Digital Magpie

Ooh, ooh, look - shiny things!

The Semantic Web

Clay Shirky’s latest newsletter) on networks, economics and culture discusses the semantic web. In a nutshell, he’s not very impressed. The starting point for this argument is that syllogisms don’t model the real world well, an example:

The creator of shirky.com) lives in Brooklyn. People who live in Brooklyn speak with a Brooklyn accent.

Well in this case clearly they don’t, the second assertation is clearly false, it’s obvious that not everybody who lives in Brooklyn calls birds boids, so that absolute assertaion does not hold.

The example later on using Nike and the first amendment of the US constitution has more merit, in this case the fact asserted (the first amendment covers the rights of US citizens) is a subset of the actual applicability rather than a superset as in the Brooklyn case.

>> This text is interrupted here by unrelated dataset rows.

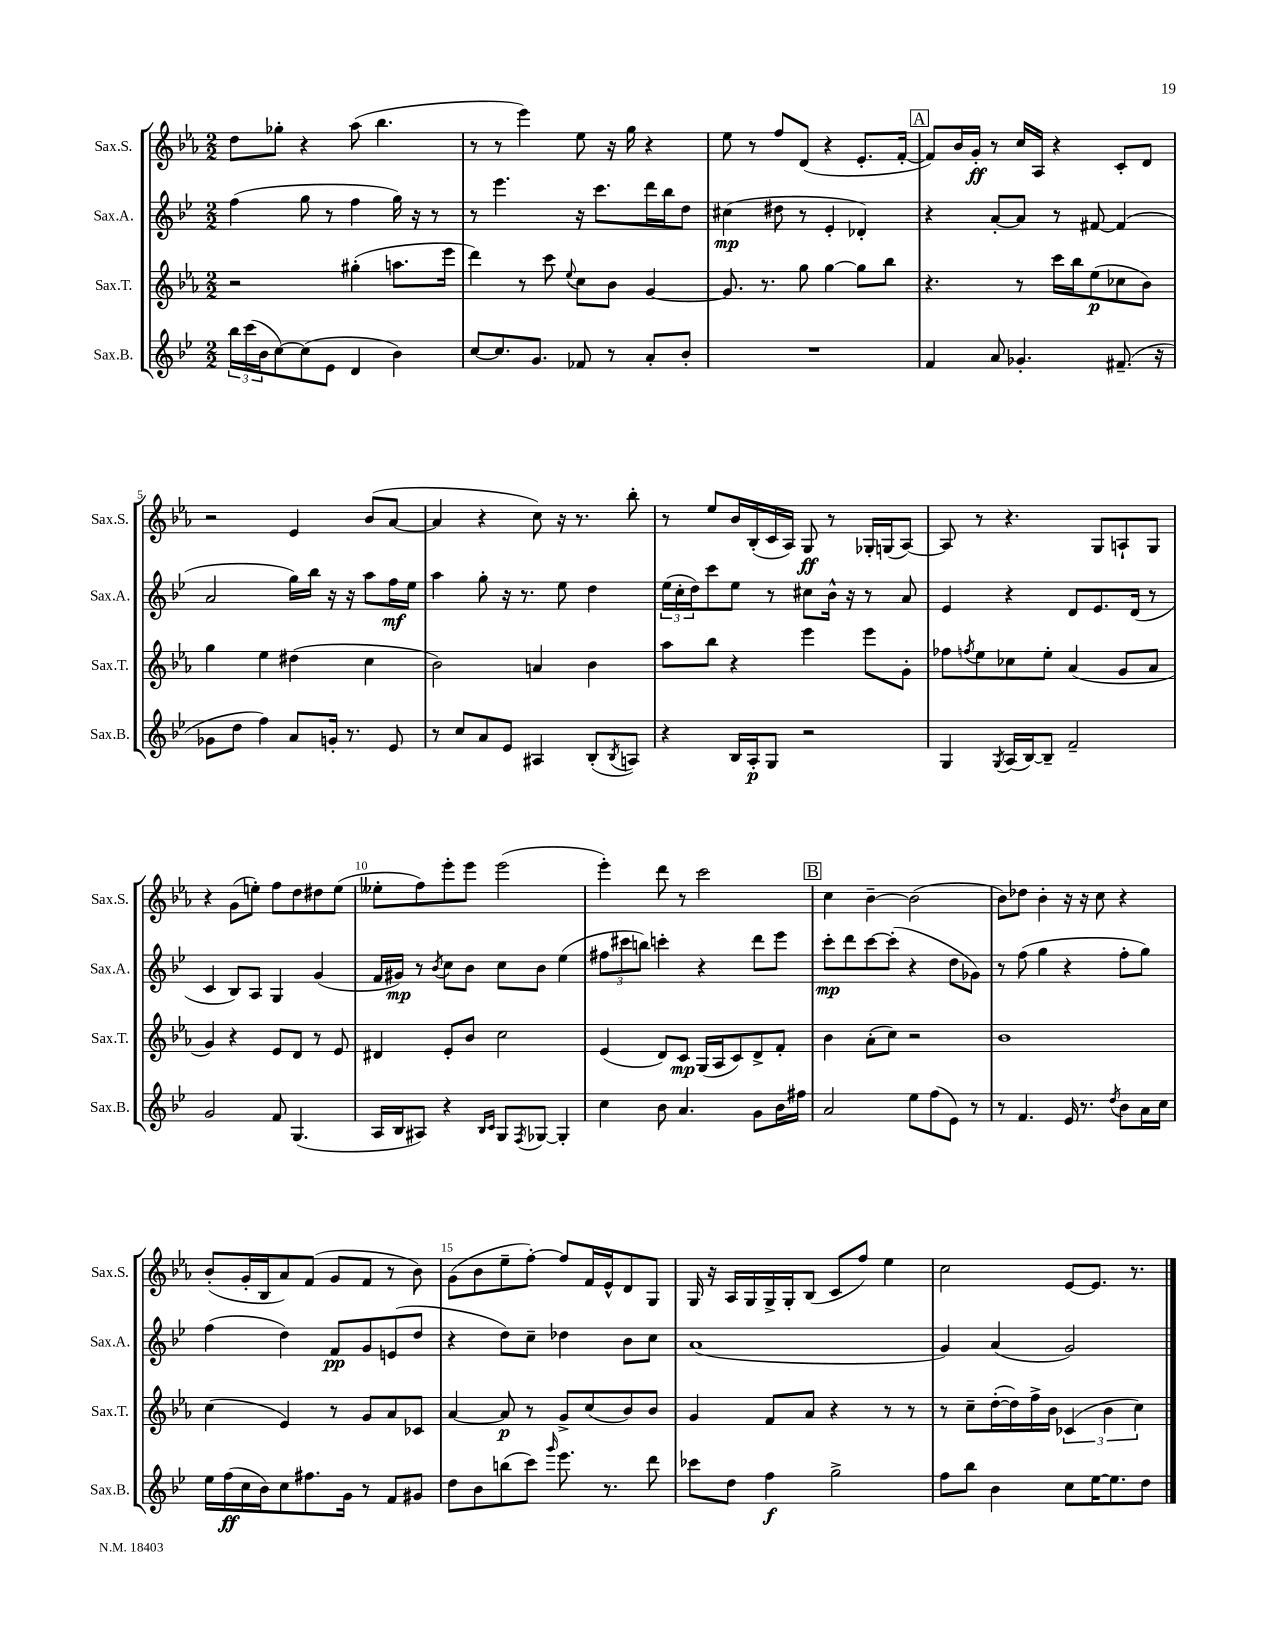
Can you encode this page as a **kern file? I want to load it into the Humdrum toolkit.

**kern	**kern	**kern	**kern
*staff4	*staff3	*staff2	*staff1
*clefG2	*clefG2	*clefG2	*clefG2
*k[b-e-]	*k[b-e-a-]	*k[b-e-]	*k[b-e-a-]
*M2/2	*M2/2	*M2/2	*M2/2
24bb-\LL	2r	(4ff\	8dd\L
(24ccc\	.	.	.
24b-\J	.	.	.
[8cc\)	.	.	8gg-'\J
(8cc\]	.	8gg\	4r
8e-\J	.	8r	.
4d/	(4gg#'\	4ff\	(8aa-\
.	.	.	4.bb-\
4b-\)	8.aa\L	16gg\)	.
.	.	16r	.
.	.	8r	.
.	16eee-\Jk	.	.
=	=	=	=
[8cc/L	4ddd\)	8r	8r
8.cc/]	.	4.eee-\	8r
.	8r	.	4eee-\)
8.g/J	.	.	.
.	8ccc\	.	.
.	8qqee-/	.	.
8f-/	8cc\L	16r	8ee-\
.	.	8.ccc\L	.
8r	8b-\J	.	16r
.	.	.	16gg\
8a'/L	[4g/	16ddd\L	4r
.	.	16bb-\J	.
8b-'/J	.	8dd\J	.
=	=	=	=
1r	8.g/]	(4cc#\	8ee-\
.	.	.	8r
.	8.r	.	.
.	.	8dd#\	8ff/L
.	8gg\	8r	(8d/J
.	[4gg\	4e-'/	4r
.	8gg\]L	4d-'/)	8.e-'/L
.	8bb-\J	.	.
.	.	.	[16f'/Jk
=	=	=	=
4f/	4.r	4r	8f/]L)
.	.	.	16b-/L
.	.	.	16g'/JJ
8a/	.	[8a'/L	8r
4.g-'/	8r	8a/]J	16cc/LL
.	.	.	16A-/JJ
.	16ccc\LL	8r	4r
.	16bb-\J	.	.
.	(8ee-\	[8f#/	.
(8.f#~/	8cc-\	(4f#/]	8c'/L
.	8b-\J)	.	8d/J
16r	.	.	.
=	=	=	=
8g-\L	4gg\	2a/	2r
8dd\J	.	.	.
4ff\)	4ee-\	.	.
8a/L	(4dd#\	16gg\LL)	4e-/
.	.	16bb-\JJ	.
16g'/Jk	.	16r	.
8.r	.	16r	.
.	4cc\	8aa\L	(8b-/L
8e-/	.	16ff\L	[8a-/J
.	.	16ee-\JJ	.
=	=	=	=
8r	2b-\)	4aa\	4a-/]
8cc/L	.	.	.
8a/	.	8gg'\	4r
8e-/J	.	16r	.
.	.	8.r	.
4A#/	4a/	.	8cc\)
.	.	8ee-\	16r
.	.	.	8.r
(8B-'/L	4b-\	4dd\	.
8qB-/	.	.	.
8A/J)	.	.	8bb-'\
=	=	=	=
4r	8aa-\L	(24ee-\LL	8r
.	.	24cc'\	.
.	.	24dd\J)	.
.	8bb-\J	8ccc\	8ee-/L
16B-/LL	4r	8ee-\J	16b-/L
16A'/J	.	.	(16B-'/
8G/J	.	8r	16c/
.	.	.	16A-/JJ)
2r	4eee-\	8cc#\L	8G/
.	.	16b-^^\Jk	8r
.	.	16r	.
.	8eee-\L	8r	16G-'/LL
.	.	.	(16G/J
.	8g'\J	8a/	[8A-/J)
=	=	=	=
4G/	8ff-\L	4e-/	8A-/]
.	8qff/	.	.
.	8ee-\	.	8r
8qG/	.	.	.
(16A/LL	8cc-\	4r	4.r
[16B-/J)	.	.	.
8B-~/]J	8ee-'\J	.	.
2f~/	(4a-/	8d/L	.
.	.	8.e-/	8G/L
.	8g/L	.	8A`/
.	.	(16d/Jk	.
.	8a-/J	8r	8G/J
=	=	=	=
2g/	4g/)	4c/	4r
.	4r	8B-/L)	(8g\L
.	.	8A/J	8ee'\J)
8f/	8e-/L	4G/	8ff\L
(4.G/	8d/J	.	8dd\
.	8r	(4g/	8dd#\
.	8e-/	.	(8ee\J
=	=	=	=
16A/LL	4d#/	16f/LL	8ee--'\L
16B-/J	.	16g#/JJ)	.
8A#/J)	.	8r	8ff\)
.	.	8qb-/	.
4r	8e-'/L	8cc\L	8eee-'\
.	8b-/J	8b-\J	8eee-\J
16qqB-/LL	.	.	.
16qqc/JJ	.	.	.
8G/L	2cc\	8cc\L	(2eee-\
8qF/	.	.	.
[8G-/J	.	8b-\J	.
4G-'/]	.	(4ee-\	.
=	=	=	=
4cc\	(4e-/	12ff#\L	4eee-'\)
.	.	12ccc#\	.
.	.	12bb\J)	.
8b-\	8d/L)	4ccc'\	8ddd\
4.a/	8c/J	.	8r
.	(16G/LL	4r	2ccc\
.	16A-/J	.	.
.	8c/)	.	.
8g\L	8d^/	8ddd\L	.
16b-\L	8f'/J	8eee-\J	.
16ff#\JJ	.	.	.
=	=	=	=
2a/	4b-\	8ccc'\L	4cc\
.	.	8ddd\	.
.	(8a-'\L	[8ccc\	[4b-~\
.	8cc\J)	(8ccc'\]J	.
8ee-\L	2r	4r	(2b-\]
(8ff\	.	.	.
8e-\J)	.	8dd\L	.
8r	.	8g-\J)	.
=	=	=	=
8r	1b-	8r	8b-\L)
4.f/	.	(8ff\	8dd-\J
.	.	4gg\	4b-'\
16e-/	.	4r	16r
8.r	.	.	16r
.	.	.	8cc\
8qdd/	.	.	.
8b-\L	.	8ff'\L	4r
16a\L	.	8gg\J)	.
16cc\JJ	.	.	.
=	=	=	=
16ee-\LL	(4cc\	(4ff\	(8b-'/L
(16ff\	.	.	.
16cc\	.	.	16g'/L
16b-\J)	.	.	16B-/J
8cc\	4e-/)	4dd\)	8a-/)
8.ff#\	.	.	(8f/J
.	8r	8f/L	8g/L
16g\Jk	.	.	.
8r	8g/L	8g/	8f/J
8f/L	8a-/	(8e/	8r
8g#/J	8c-/J	8dd/J	8b-\)
=	=	=	=
8dd\L	[4a-/	4r	(8g\L
8b-\	.	.	8b-\
(8bb\	8a-/]	8dd\L)	8ee-~\
8ccc\J)	8r	8cc~\J	[8ff'\J)
16qqggg/	.	.	.
8.eee-\	8g^/L	4dd-\	8ff/]L
.	(8cc/	.	16f/L
8.r	.	.	16e-^^/J
.	8b-/)	8b-\L	8d/
8ddd\	8b-/J	8cc\J	8G/J
=	=	=	=
8ccc-\L	4g/	(1a	16G/
.	.	.	16r
8dd\J	.	.	16A-/LL
.	.	.	16G/
4ff\	8f/L	.	16G^/
.	.	.	16G'/J
.	8a-/J	.	(8B-/J
2gg^\	4r	.	8c/L
.	.	.	8ff/J)
.	8r	.	4ee-\
.	8r	.	.
=	=	=	=
8ff\L	8r	4g/)	2cc\
8bb-\J	8cc~\L	.	.
4b-\	([16dd'\L	(4a/	.
.	16dd\])	.	.
.	16ff^\	.	.
.	16b-\JJ	.	.
8cc\L	(6c-/	2g/)	[8e-/L
[16ee-\K	.	.	8.e-/]J
.	6b-\	.	.
8.ee-\]	.	.	.
.	.	.	8.r
.	6cc\)	.	.
8dd\J	.	.	.
==	==	==	==
*-	*-	*-	*-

I think that this is still a surmountable problem, but it may require a more complex representation of ‘facts’ than initially considered. I think that maybe the way forward if not, as Clay suggests (if only to point out it’s impracticality), to attach context to each assertation and then cross check against this.

A better approach surely would be to attach an accuracy value to each statement, then the syllogisms could have attached accuracy values also. For example, the following pseudo code:

1
2
3
LET clay lives in Brooklyn ACCURACY 1.0
LET people who live in brooklyn say boids ACCURACY 0.7
DEDUCE clay says boids ACCURACY 0.7

With the final 0.7 being the product of the two ‘fact’ accuracies. Now this is just something that I’ve come up with on the spur of the moment, not a result of research so I don’t know how generally useful this would be, but in tools designed for human use it should be possible to tolerate a level of inaccuracy, so long as it is marked as such.

Reading further, the examples about merging databases I can agree with the fact that it’s way more complicated that just simply mapping field names! When it comes to meta data, this is probably best if it can be extracted from the data itself automatically, of course this would reduce the amount of available data, but maybe we could tag any manually added meta data with a date and allow it’s accuracy to deteriorate as time goes by (or as the tagged data is revised), and you could always tweak your reasoner to reduce the accuracy of human added data anyway.

Hmmm, but this goes against what the semantic web is supposed to be for to a large extent. Machines need to be able to rely on absolute (i.e. ACCURACY 1.0) facts to be able to use them a lot of the time. I think the conclusion that I’m coming to is that there is a benefit to be gained from the semantic web and it’s related technologies and ideas, but probably not as great as it’s champions make out.

So it’s another web related technology with potential that has been overmarketed. Nothing new there then.